• TASK STATEMENT: From the entries below, return only the lines starting at the one that contains "hfov_deg: 15.0" and ending at the one that contains "f_number: 3.5", exactly as they stand.

• RECORDS FOR PROCESSING:

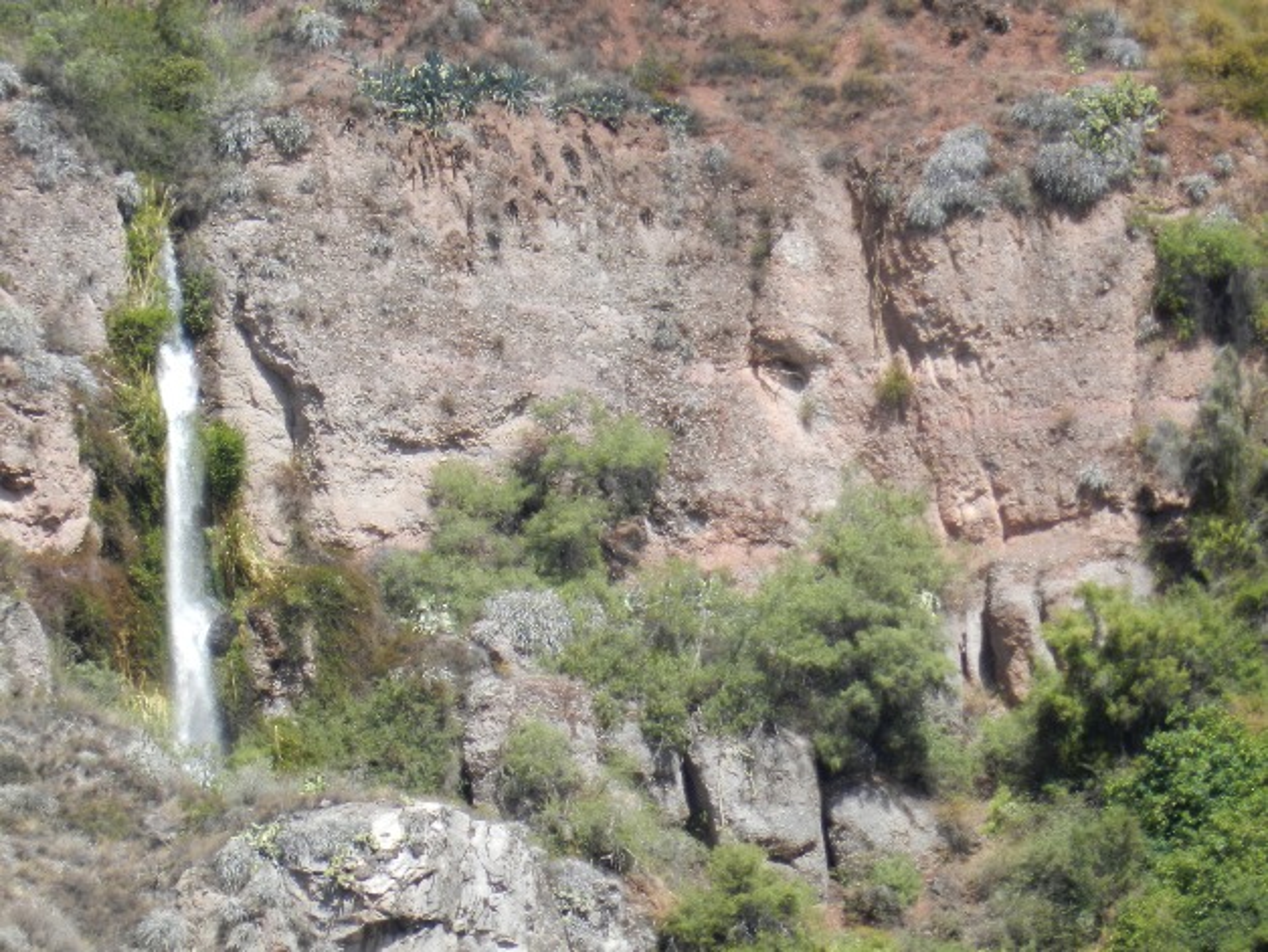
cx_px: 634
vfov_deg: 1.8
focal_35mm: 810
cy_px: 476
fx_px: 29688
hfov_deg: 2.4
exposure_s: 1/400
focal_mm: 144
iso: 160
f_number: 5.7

==

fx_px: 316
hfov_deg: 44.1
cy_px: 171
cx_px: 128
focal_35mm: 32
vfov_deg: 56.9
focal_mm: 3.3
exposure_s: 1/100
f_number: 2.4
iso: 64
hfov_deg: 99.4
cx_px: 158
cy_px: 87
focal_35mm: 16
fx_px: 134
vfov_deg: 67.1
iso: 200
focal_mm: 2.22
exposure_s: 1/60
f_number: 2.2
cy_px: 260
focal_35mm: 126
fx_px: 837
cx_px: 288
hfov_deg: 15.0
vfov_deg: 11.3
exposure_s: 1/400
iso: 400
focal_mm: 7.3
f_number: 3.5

• YOUR RESPONSE:
hfov_deg: 15.0
vfov_deg: 11.3
exposure_s: 1/400
iso: 400
focal_mm: 7.3
f_number: 3.5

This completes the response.